Eric Runez, District Administrator for the Whitewater Unified School District, states, “I cannot say enough wonderful things about the school nurse program.” Runez included his Director of Pupil Services, Lenora Heim, Ph.D., in his positive reflection of the program. Heim states, “Our school nurse is fantastic! I feel tremendously lucky to work with her.” Heim recalled two particularly memorable examples of how the school nurse program helps students in their schools immensely. “One of the many examples I can think of is her support of a family with a medically fragile early childhood student. The school nurse went above and beyond to help the family navigate Medicaid and navigate the process of getting a private duty nurse to support their child. I overheard the child’s mother tell staff at the school that the school nurse was really fantastic and really helped to reduce their family’s level of anxiety as they began to navigate the process of how their child will be supported in school.”

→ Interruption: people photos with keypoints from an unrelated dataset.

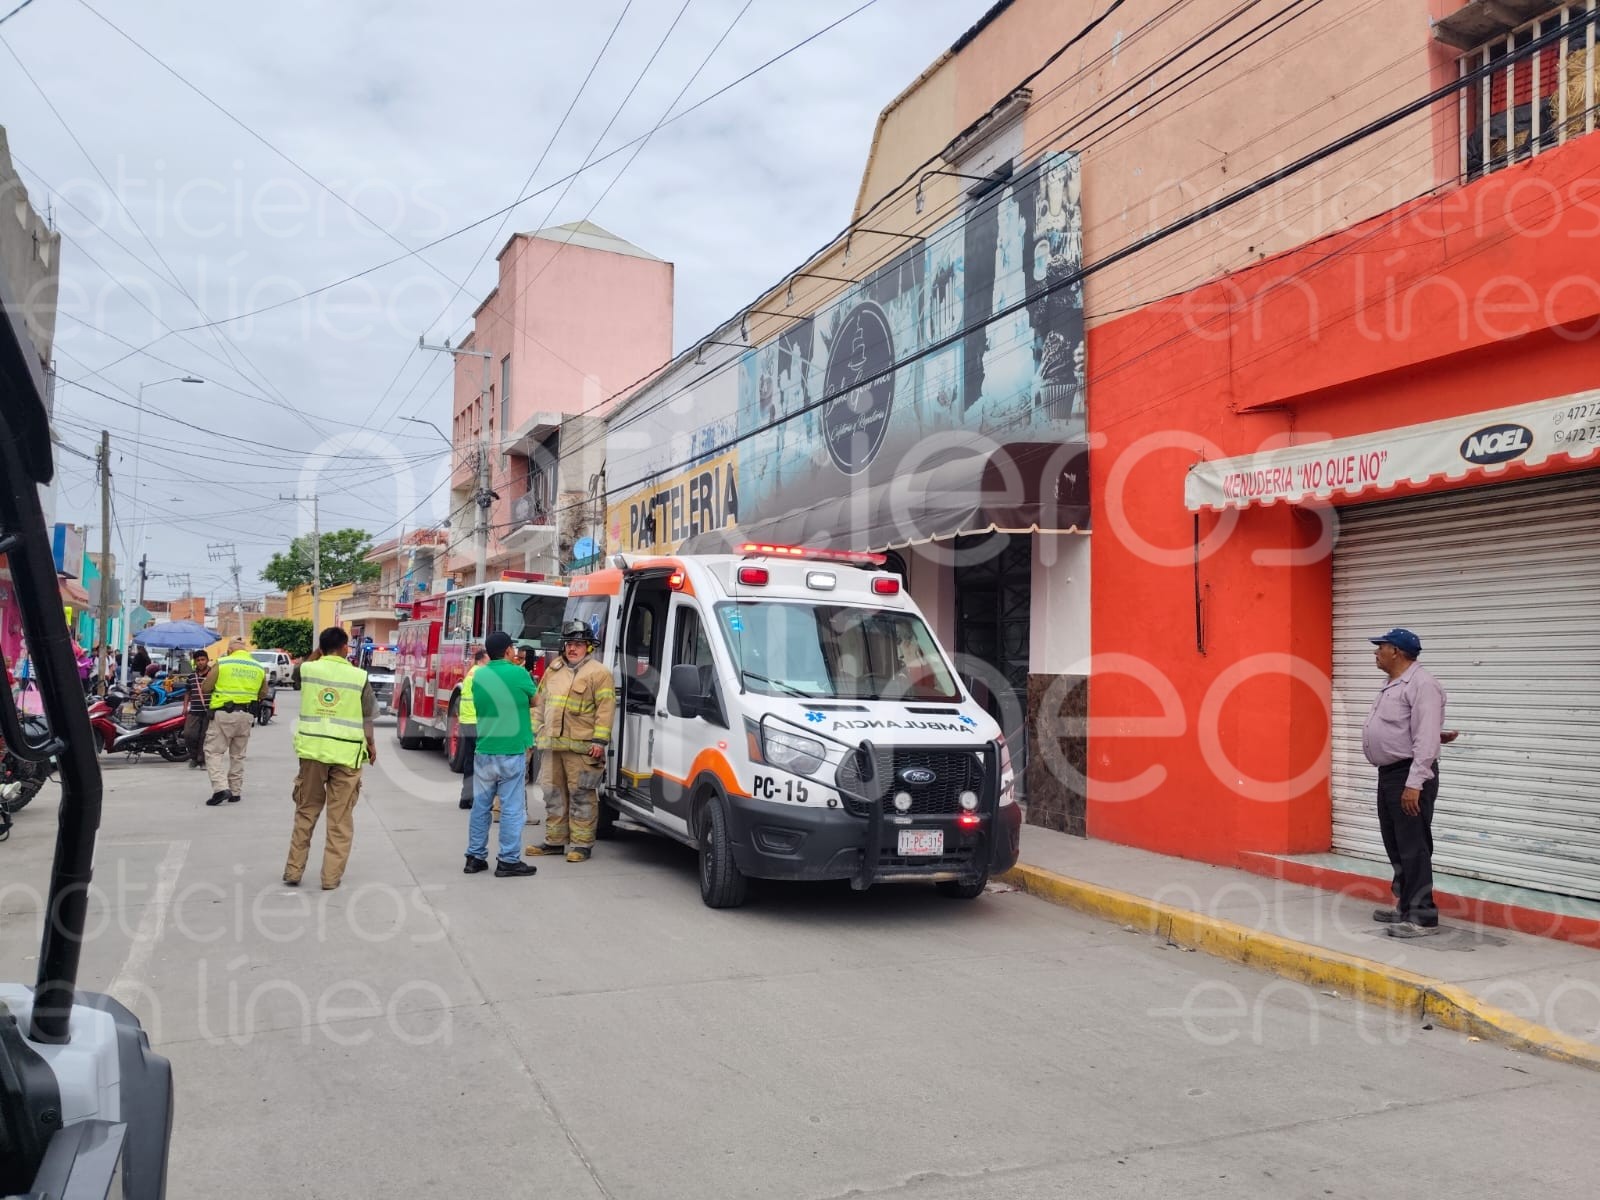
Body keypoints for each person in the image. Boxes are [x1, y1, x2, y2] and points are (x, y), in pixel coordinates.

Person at [1362, 628, 1458, 938]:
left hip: (1408, 776)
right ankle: (1406, 906)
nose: (1376, 652)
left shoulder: (1422, 685)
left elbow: (1426, 737)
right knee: (1395, 842)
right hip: (1390, 774)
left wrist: (1414, 783)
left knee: (1413, 846)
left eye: (1381, 647)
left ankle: (1422, 917)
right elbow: (1415, 729)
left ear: (1397, 651)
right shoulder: (1393, 684)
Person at [283, 627, 377, 890]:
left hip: (313, 752)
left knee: (306, 812)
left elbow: (297, 672)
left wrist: (320, 652)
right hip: (347, 755)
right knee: (340, 819)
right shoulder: (359, 676)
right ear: (346, 647)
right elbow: (367, 717)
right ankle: (330, 878)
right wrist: (371, 745)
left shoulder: (307, 670)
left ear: (321, 648)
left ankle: (293, 871)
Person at [528, 619, 615, 863]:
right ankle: (554, 842)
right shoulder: (554, 670)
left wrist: (599, 741)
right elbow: (539, 704)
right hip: (552, 746)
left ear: (589, 646)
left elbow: (605, 709)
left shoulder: (599, 673)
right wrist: (532, 733)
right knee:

Heim provided two more examples of exemplary service. “When we were working with a family that had a child that needed to have continuous oxygen, she worked with state agencies to help the child be able to be transported on the bus, and prepared the district to have all the proper procedures in place to store and administer oxygen to the student.” Heim continues, “Another example is how our school nurse developed procedures and policies for managing life threatening allergies. She even developed an online training module for the administration of Epinephrine. The Department of Public Instruction was so impressed with the training module that they adopted it for use statewide and have posted it on their website.”
Certainly not all children require strict medical supervision while in school, but the number of students with special healthcare needs has increased significantly nationwide:
While the Fort HealthCare School Nurse Program celebrates 20 years of service in December 2015, it is also timely to note that on December 10, 2015, President Obama signed into law the “Every Student Succeeds Act,” or ESSA. The ESSA replaces the “No Child Left Behind Act.” Within ESSA, there is a crucial provision that highlights the important work that school nurses do in chronic disease management. In other words, healthy schools lead to healthy children, which leads to a healthy future.